Les hommes transforment les choses, les femmes transforment les autres. Pendant plus d’un siècle, cette culture dominante aura largement contribué à une répartition sexuée du travail et à la discrimination persistante des femmes face aux conditions d’emploi et de salaire. A elles les métiers du social, les sciences humaines, l’enseignement, les soins; aux hommes les métiers de force, la technique, les sciences dures. Mais cela ne nous dit toujours pas pourquoi les femmes continuent à être discriminées, pourquoi les métiers les moins bien rémunérés sont précisément les secteurs «féminisés», pourquoi l’intégration des femmes dans les professions à dominante masculine reste toujours aussi difficile, pourquoi, 37 ans après son inscription dans la Constitution, le principe de l’égalité des salaires à travail égal n’est toujours pas réalisé.

Les racines du mâle

Cette semaine, le Conseil des Etats a fait un pas bien modeste en approuvant un projet de loi qui contraint les entreprises de plus de 100 collaborateurs à analyser leur politique salariale tous les quatre ans (LT du 30.05.2018). Cela concerne moins de 1% des employeurs mais tout de même 45% des emplois. Une obligation sans aucune sanction à la clé. Pourtant, la loi aurait-elle été plus contraignante et plus sévère que l’objectif de l’égalité n’en aurait pas été plus aisé pour autant. Ni plus rapide. Même si les pratiques salariales discriminatoires d’une partie des entreprises suisses sont toujours l’une des causes de l’inégalité, on se trompe en les rendant seules responsables.

Les stéréotypes et les préjugés perdurent dans notre culture du travail

Si les disparités résistent, c’est qu’elles trouvent d’abord racine dans des comportements culturels traditionnellement sexués, même si les couples partagent des valeurs égalitaires. C’est ce que confirme en Suisse l’étude menée par le sociologue René Lévy, «Devenir parents réactive les inégalités de genre». Selon le chercheur, «la naissance du premier enfant tend à réduire unilatéralement l’engagement professionnel des femmes» et donc à une «retraditionnalisation des couples» (LT du 24.05.2018). En cause, l’absence d’un vrai congé parental, le manque de places de crèches et de structures d’accueil extra-familial. Dès lors, même si les femmes ont désormais un niveau de formation initiale plus élevé que celui des hommes, c’est le plus souvent elles, dont le salaire est fréquemment inférieur, qui renoncent à un emploi à temps plein.

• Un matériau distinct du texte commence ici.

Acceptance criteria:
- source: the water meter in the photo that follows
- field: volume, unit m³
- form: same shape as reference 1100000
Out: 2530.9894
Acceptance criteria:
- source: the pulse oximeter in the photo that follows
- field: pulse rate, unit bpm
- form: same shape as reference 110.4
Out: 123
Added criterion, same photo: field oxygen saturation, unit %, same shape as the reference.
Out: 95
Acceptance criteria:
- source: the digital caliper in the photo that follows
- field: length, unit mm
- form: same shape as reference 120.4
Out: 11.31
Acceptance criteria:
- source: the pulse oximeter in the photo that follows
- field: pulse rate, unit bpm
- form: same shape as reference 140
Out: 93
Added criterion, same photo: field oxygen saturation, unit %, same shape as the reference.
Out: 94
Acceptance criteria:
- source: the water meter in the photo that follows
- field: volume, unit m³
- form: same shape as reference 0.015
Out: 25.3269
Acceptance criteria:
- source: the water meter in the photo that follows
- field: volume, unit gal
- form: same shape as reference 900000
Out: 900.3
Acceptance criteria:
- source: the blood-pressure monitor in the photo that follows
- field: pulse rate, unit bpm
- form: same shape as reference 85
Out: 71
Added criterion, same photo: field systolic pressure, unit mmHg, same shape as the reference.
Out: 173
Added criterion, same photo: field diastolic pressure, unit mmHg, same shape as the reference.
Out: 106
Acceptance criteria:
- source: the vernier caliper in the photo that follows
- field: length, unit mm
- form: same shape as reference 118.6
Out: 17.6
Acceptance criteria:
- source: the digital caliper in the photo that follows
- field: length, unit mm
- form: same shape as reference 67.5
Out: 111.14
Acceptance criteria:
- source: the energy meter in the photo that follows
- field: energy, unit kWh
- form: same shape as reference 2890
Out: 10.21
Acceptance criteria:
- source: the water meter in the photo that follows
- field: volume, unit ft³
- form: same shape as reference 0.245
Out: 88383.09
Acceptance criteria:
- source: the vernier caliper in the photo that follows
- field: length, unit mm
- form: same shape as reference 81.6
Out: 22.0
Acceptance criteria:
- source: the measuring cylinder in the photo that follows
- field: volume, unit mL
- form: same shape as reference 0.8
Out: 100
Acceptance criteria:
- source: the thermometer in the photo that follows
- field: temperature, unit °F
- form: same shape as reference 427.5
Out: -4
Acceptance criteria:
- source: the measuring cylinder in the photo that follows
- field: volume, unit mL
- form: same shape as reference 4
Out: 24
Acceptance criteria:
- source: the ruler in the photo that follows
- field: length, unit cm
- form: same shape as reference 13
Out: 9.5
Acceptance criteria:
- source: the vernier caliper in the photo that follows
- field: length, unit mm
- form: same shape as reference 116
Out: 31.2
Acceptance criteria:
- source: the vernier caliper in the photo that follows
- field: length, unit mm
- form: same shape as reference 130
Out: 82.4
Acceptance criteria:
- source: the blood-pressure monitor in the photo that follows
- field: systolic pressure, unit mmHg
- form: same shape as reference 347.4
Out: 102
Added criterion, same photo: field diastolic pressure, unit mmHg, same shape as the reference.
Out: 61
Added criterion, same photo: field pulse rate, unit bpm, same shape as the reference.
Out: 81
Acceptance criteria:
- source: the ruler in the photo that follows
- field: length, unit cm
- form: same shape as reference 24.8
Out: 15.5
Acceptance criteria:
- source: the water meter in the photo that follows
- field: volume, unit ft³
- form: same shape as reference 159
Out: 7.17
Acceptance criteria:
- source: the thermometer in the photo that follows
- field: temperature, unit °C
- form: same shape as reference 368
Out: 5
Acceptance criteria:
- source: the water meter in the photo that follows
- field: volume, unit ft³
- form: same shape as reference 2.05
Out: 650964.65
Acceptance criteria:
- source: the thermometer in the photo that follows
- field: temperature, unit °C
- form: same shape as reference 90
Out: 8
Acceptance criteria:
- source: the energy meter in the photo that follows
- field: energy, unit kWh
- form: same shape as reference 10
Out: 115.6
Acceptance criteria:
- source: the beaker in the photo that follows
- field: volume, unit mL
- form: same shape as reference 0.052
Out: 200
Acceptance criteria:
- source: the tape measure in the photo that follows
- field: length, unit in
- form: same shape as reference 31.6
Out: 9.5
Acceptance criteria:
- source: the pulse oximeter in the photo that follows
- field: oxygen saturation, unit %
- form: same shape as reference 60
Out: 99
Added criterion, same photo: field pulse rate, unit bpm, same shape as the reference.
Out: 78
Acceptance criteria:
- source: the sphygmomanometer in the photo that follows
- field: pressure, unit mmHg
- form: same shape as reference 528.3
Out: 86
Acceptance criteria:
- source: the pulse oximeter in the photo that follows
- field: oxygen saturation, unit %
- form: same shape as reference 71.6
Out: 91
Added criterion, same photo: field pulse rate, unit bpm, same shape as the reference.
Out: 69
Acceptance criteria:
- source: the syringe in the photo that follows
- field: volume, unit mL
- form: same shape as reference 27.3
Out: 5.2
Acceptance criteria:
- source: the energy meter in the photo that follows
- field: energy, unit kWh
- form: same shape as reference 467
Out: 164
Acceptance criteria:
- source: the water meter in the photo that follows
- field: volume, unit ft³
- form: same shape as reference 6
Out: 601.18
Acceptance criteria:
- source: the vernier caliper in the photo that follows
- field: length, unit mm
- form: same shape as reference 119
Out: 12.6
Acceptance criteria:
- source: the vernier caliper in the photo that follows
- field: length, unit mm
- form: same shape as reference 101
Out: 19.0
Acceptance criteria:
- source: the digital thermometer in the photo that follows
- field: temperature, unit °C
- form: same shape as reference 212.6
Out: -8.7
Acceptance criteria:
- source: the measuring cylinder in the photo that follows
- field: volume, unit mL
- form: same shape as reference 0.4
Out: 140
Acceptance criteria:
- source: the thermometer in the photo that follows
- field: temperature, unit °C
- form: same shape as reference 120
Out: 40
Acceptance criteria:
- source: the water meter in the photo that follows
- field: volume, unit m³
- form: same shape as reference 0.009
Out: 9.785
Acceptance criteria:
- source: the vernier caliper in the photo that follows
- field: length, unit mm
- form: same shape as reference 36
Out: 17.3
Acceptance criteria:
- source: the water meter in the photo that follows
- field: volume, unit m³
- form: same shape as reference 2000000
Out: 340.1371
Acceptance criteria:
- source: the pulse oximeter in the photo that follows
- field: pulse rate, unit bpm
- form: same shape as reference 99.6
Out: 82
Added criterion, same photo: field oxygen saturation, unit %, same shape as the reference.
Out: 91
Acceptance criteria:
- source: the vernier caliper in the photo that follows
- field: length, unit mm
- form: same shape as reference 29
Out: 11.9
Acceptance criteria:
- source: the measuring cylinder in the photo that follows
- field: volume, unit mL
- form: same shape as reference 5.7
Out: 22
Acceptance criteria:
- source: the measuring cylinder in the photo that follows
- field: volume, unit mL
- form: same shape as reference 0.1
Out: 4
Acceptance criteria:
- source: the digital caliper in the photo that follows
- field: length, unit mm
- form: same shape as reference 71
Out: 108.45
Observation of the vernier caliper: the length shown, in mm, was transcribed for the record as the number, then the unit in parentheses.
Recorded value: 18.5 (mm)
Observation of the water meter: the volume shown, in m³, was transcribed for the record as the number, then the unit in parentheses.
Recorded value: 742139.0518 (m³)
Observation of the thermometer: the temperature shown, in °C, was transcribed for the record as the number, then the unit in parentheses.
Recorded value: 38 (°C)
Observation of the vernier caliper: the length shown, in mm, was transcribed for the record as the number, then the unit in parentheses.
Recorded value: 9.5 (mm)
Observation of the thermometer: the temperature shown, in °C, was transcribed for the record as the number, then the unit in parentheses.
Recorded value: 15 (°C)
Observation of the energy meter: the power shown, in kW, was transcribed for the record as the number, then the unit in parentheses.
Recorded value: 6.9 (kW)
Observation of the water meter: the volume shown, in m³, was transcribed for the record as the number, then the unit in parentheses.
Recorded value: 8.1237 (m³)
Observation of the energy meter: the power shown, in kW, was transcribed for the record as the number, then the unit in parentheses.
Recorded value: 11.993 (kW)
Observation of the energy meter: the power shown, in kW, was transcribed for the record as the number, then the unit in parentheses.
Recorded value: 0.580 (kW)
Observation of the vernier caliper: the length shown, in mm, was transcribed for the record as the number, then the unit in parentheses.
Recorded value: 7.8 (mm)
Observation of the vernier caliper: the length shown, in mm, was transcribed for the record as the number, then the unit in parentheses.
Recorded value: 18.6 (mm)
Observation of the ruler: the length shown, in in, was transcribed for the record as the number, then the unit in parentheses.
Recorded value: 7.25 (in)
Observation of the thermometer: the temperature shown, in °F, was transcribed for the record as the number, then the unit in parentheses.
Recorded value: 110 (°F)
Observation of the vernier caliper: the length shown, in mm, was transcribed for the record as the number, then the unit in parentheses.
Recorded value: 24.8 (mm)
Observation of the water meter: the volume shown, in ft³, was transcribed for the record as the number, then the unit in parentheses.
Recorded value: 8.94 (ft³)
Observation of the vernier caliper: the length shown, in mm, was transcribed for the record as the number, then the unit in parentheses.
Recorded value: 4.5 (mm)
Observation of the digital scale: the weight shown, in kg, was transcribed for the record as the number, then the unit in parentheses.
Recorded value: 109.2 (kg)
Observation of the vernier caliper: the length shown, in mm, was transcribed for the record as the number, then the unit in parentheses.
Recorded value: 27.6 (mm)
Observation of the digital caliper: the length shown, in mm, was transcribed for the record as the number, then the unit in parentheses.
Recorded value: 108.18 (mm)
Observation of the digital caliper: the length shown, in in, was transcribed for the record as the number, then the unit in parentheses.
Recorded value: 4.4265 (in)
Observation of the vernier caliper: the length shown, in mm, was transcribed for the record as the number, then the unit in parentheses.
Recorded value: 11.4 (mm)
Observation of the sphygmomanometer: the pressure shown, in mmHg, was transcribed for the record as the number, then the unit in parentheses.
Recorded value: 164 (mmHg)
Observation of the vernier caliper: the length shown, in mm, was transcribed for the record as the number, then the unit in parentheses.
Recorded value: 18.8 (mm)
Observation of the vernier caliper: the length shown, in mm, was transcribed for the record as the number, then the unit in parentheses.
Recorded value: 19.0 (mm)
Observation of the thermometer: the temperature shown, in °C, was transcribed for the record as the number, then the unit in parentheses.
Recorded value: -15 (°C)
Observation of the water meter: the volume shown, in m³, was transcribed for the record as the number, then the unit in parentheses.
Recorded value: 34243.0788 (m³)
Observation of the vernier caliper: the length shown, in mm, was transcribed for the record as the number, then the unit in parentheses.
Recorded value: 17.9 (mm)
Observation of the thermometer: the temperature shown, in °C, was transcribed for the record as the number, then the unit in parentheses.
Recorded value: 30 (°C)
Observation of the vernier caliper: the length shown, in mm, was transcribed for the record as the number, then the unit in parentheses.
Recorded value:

Le temps partiel n’y fait rien

Or, depuis une dizaine d’années, les études menées au sein des pays de l’OCDE montrent que le travail à temps partiel, qui devait favoriser l’intégration des femmes dans le marché du travail, est aussi une des causes de l’inégalité persistante, voire de nouvelles discriminations à l’embauche ou à la progression dans l’entreprise. C’est un paradoxe. Les stéréotypes et les préjugés perdurent dans notre culture du travail. La forte présence sur le lieu de travail est considérée comme une preuve d’engagement et de motivation. Donc une sécurité d’emploi pour le salarié. De son côté, pour les mêmes raisons, l’entreprise accordera plus facilement un temps partiel à une femme qu’à un homme, puisque celui-ci s’écarte de la norme dominante dans la répartition des tâches domestiques.

Le partage des tâches familiales, notre conception quantitative de la motivation pour l’entreprise, la répartition sexuée du travail, l’absence d’une vraie politique familiale, tout s’ingénie à nourrir les inégalités salariales. Y compris la résistance d’une partie des entreprises face à la féminisation du travail.